Qianbei Xun, Feng Qianhuan’ı kollarına aldı. Daha sonra bakışlarını kucağındaki genç kıza indirerek şöyle dedi: “Xue’er, bu benim annem. Ona tıpkı benim gibi anne diyebilirsin.”
Ancak Feng Qianhuan, Qianbei Xun’un sözlerine tepki vermedi. Bunun yerine gözleri, Qianbei Ye ile birlikte büyük salona yeni giren bir çifte odaklanmıştı. Kan kırmızısı gözleri heyecanla doluydu.
“Xue’er?”
Qianbei Xun sarsıldı ve Feng Qianhuan’ın görüş alanını takip etti. O anda yakışıklı görünüşlü bir adam ve güzel bir kadın gözüne girdi.
Kaşlarını çattı ve tam bazı sorular sormak üzereydi ki kollarındaki genç kız onu kucaklamak için çabalarken, kız serbest kaldı ve deli gibi beyaz cüppeli kadına doğru koştu.
Odaya girdikleri andan itibaren Mu Ruyue’nin gözleri Feng Qianhuan’a çevrilmişti. Tek bakışta genç kızın kimliğini hemen doğrulayabildi.
Mu Ruyue kendine geldiğinde genç kız çoktan onun önündeydi ve güçlü bir şekilde kollarına ateş etti.
“Anne, buradasın, sonunda buradasın!”
Genç kız, beyaz cübbeli kadına sımsıkı sarıldı. Kolları titriyordu ve sesi bile artık kibirli ve bencil değildi.
Buradalar, sonunda buradalar!
Feng Qianhuan, son birkaç yılda çektiği acı ve acıların açığa çıkmasıyla artık kendini tutamadı. Kolları Mu Ruyue’nin etrafına sıkıca kenetlenmişti, ayrılmaya isteksizdi.
Ye Wuchen’in şeytani gözleri hayatındaki en önemli iki kadına bakarken yakışıklı yüzü bir gülümsemeyle aydınlandı. Daha sonra öne çıkıp karısını ve sevgili kızını kollarına aldı.
O an hissettikleri eşsiz duyguları kimse bilemez!
On yıl oldu!
Xue’er’in onları terk etmesinin üzerinden on yıl geçti. Geçtiğimiz on yıl boyunca gece gündüz aralıksız onu aramışlardı. Tekrar bir araya gelecekleri günün geleceğini hiç düşünmemişlerdi.
Qianbei Xun, Feng Qianhuan’a sarılan beyaz cüppeli kadına bakarken gözlerini kıstı. Yakışıklı hatlarında neredeyse fark edilemeyecek bir ışık parladı.

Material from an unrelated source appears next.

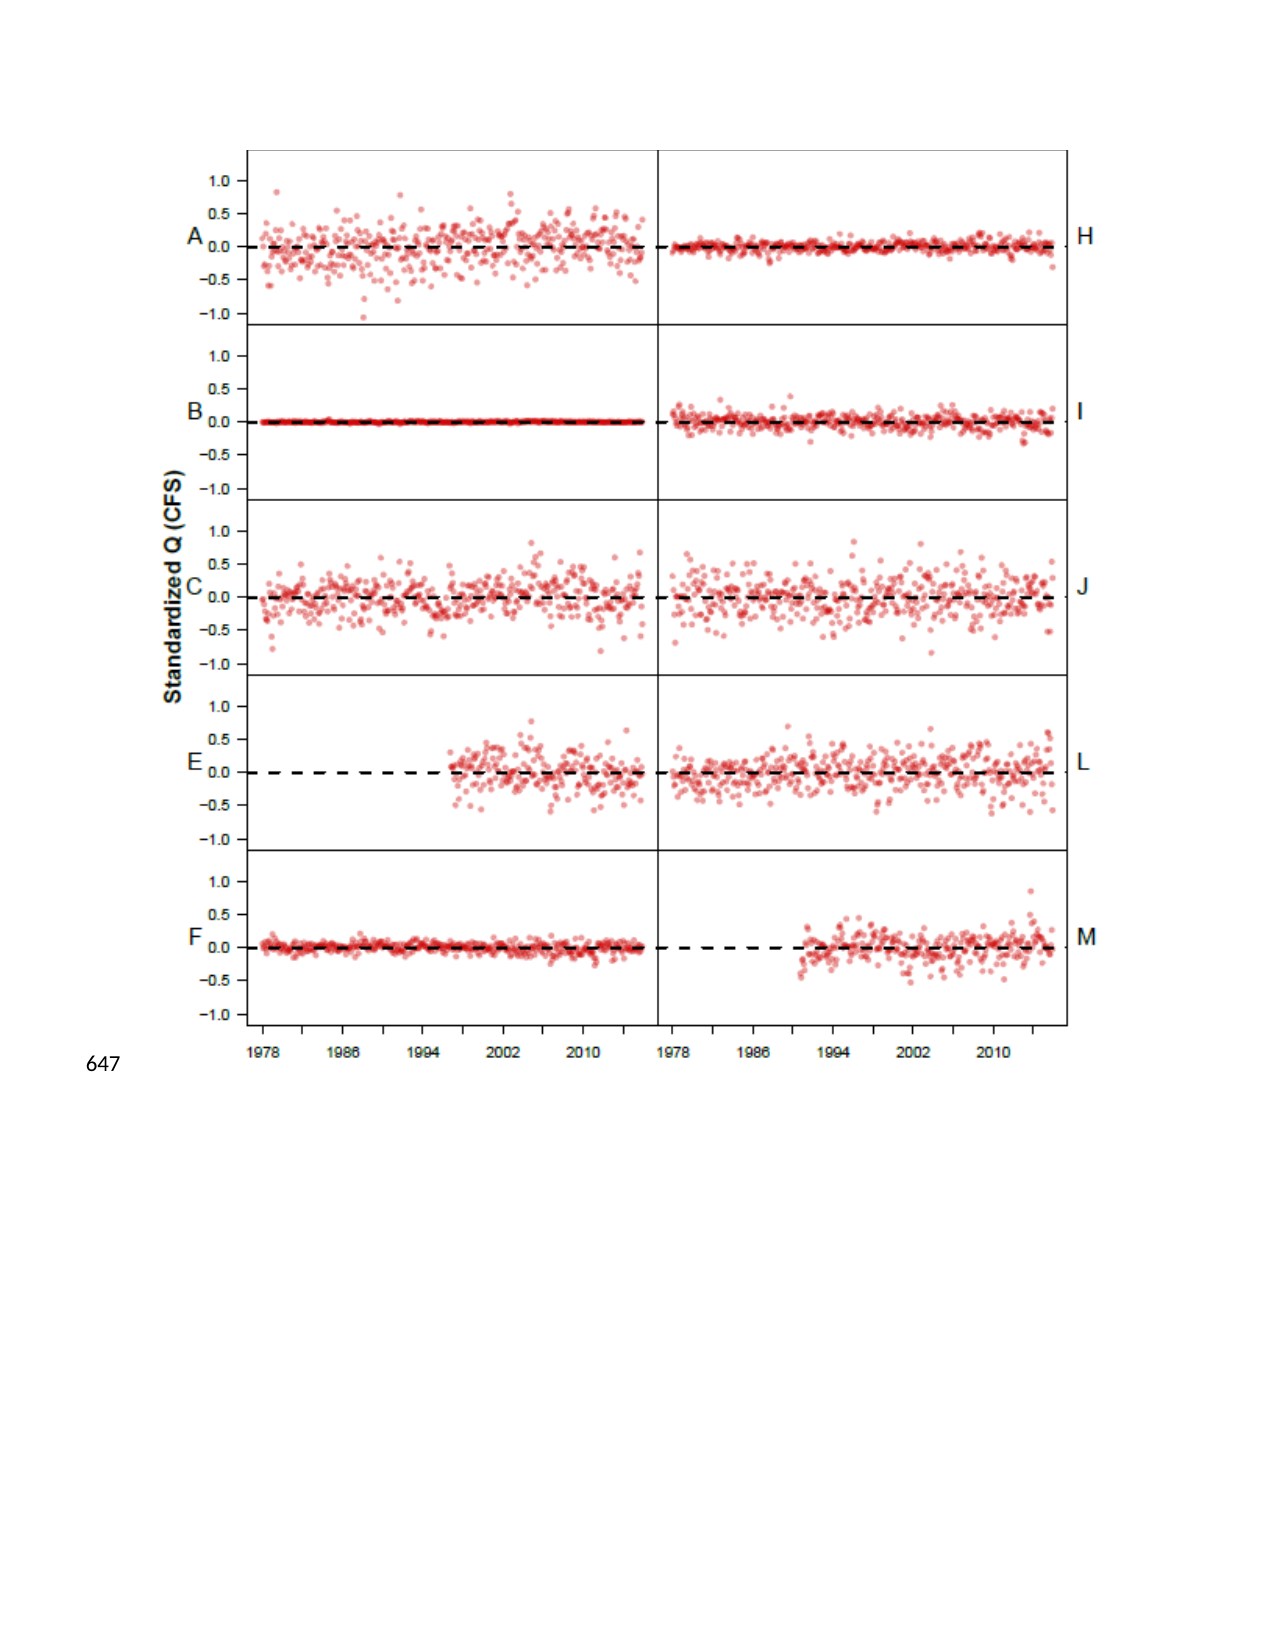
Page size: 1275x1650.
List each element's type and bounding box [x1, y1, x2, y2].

picture [150, 150, 1101, 1072]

Bu kadın Xue’er’in annesi mi?
Xue’er’in kendi sözlerine göre ebeveynleri bu boyutta değildi. Bu insanlar nereden gelmişti?

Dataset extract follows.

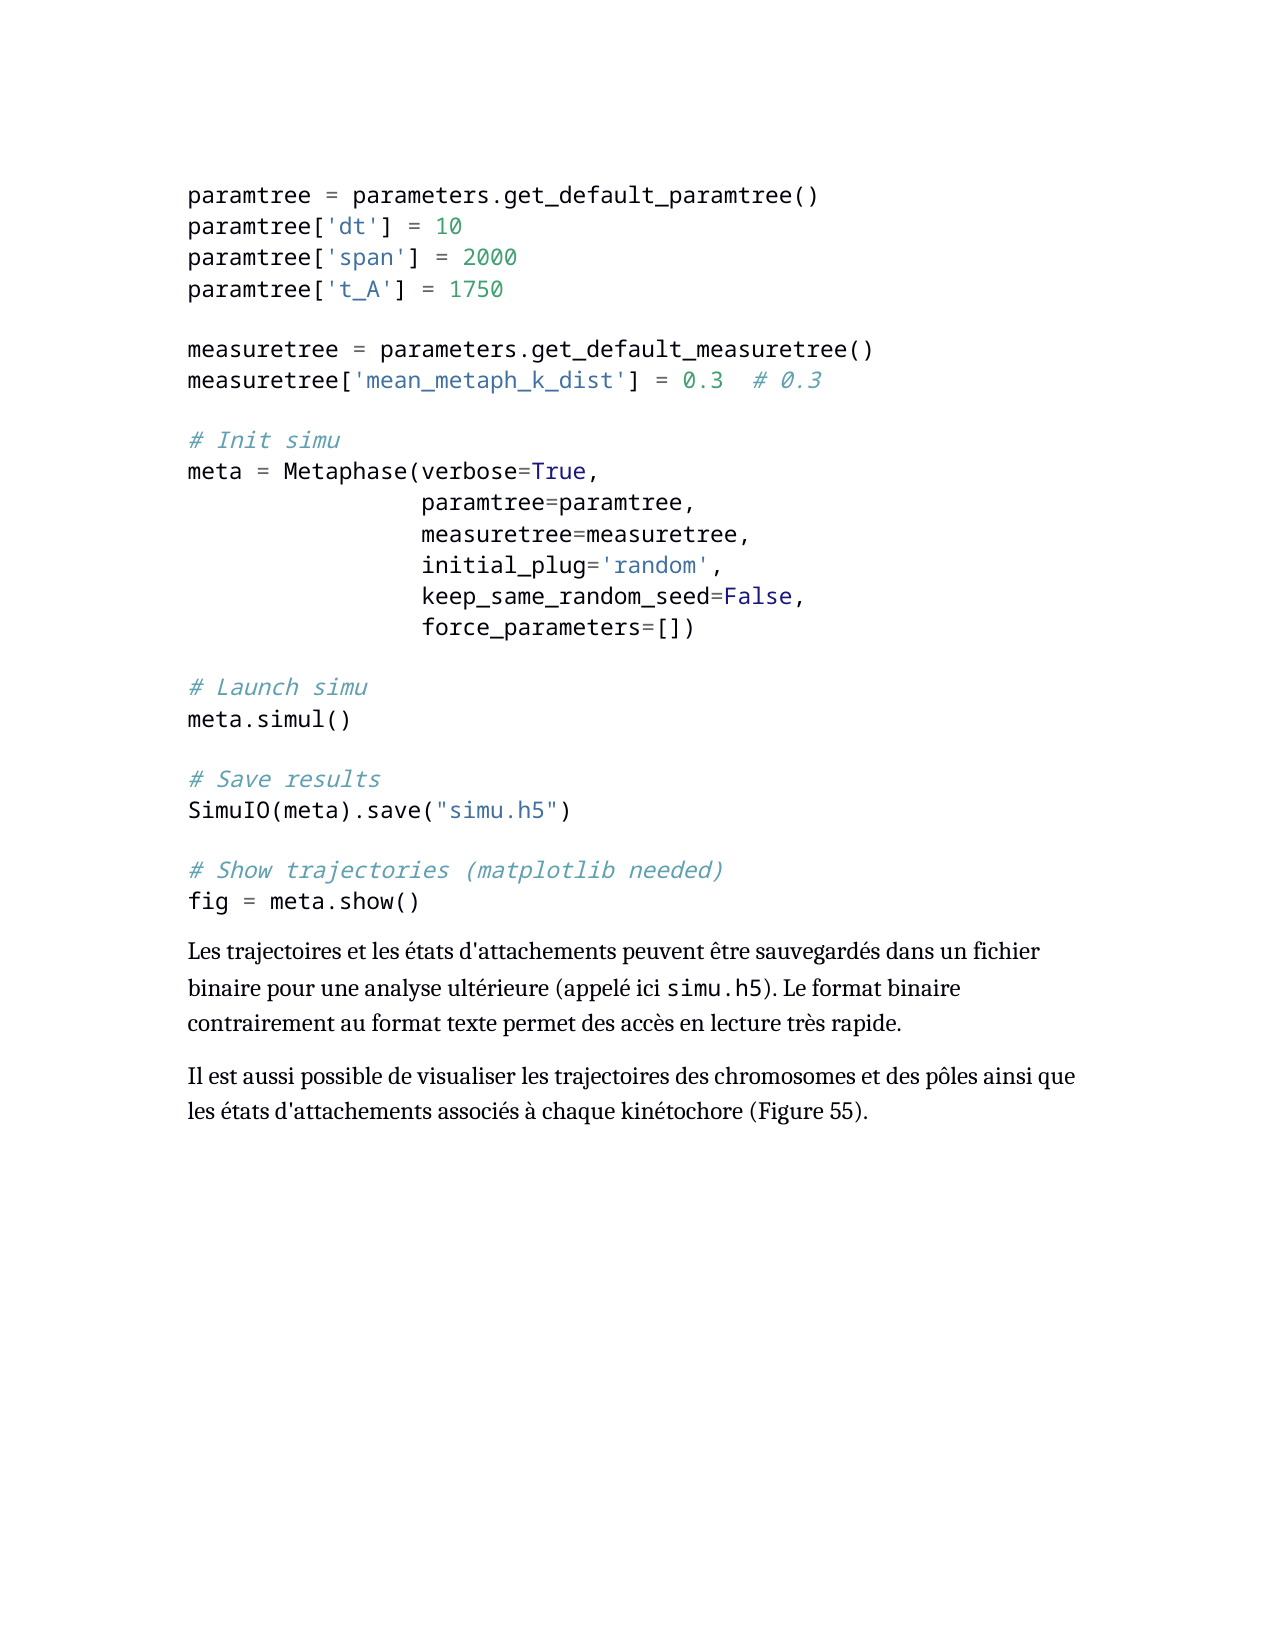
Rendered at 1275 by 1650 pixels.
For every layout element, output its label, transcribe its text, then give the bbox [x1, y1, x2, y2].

text Les trajectoires et les états d'attachements peuvent être sauvegardés dans un fichier binaire pour une analyse ultérieure (appelé ici simu.h5). Le format binaire contrairement au format texte permet des accès en lecture très rapide. [187, 937, 1087, 1038]
text Il est aussi possible de visualiser les trajectoires des chromosomes et des pôles ainsi que les états d'attachements associés à chaque kinétochore (Figure 55). [187, 1062, 1087, 1126]
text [187, 150, 1087, 916]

“Kızınız ve Xun’er zaten tanışmış gibi görünüyor.” Gu Ruoyun, yüzünü aydınlatan bir gülümsemeyle birbirlerine sarılan üç kişilik aileye baktı. “Görünüşe göre tanışmamız gerçekten kadermiş. Biz sadece senden kızını Xun’er’le eşleştirmeni istediğimizi söylüyorduk ama onların zaten birbirlerini tanıdıklarını ve evlenmeye karar vereceklerini hiç düşünmemiştim.”
Qianbei Xun, Gu Ruoyun’un sözlerini duyunca ona bakmak için döndü ve şöyle dedi: “Anne, bu kadar etkileyici olup benimle Xue’er ile evlenmeye karar vereceğini düşünmemiştim. Bununla ben de beni terk etme suçundan dolayı seni affedebilirim.”
Xue’er ile bu kadar güçlü bir kaderi olacağını hiç beklemiyordu. Onunla şimdi tanışmasa bile, er ya da geç onun karısı olması kaderinde vardı.
Qianbei Xun’un dudakları bunun düşüncesiyle parlak bir gülümsemeyle kalktı ve siyah gözleri sessizce Feng Qianhuan’a baktı. Gözlerinde alışılmadık bir nezaket ifadesi belirdi…
Qianbei Ye, Gu Ruoyun’un yanına doğru yürüdü ve onu kollarının arasına çekti. Yüzünde büyüleyici bir gülümseme vardı, “Yun’er, görünüşe göre Kardeş Ye’nin kızı bizim gelinimiz olacak. Usta Dongfang’ın doğum günü kutlaması bittiğinde, hadi düğün törenlerini düzenleyelim.”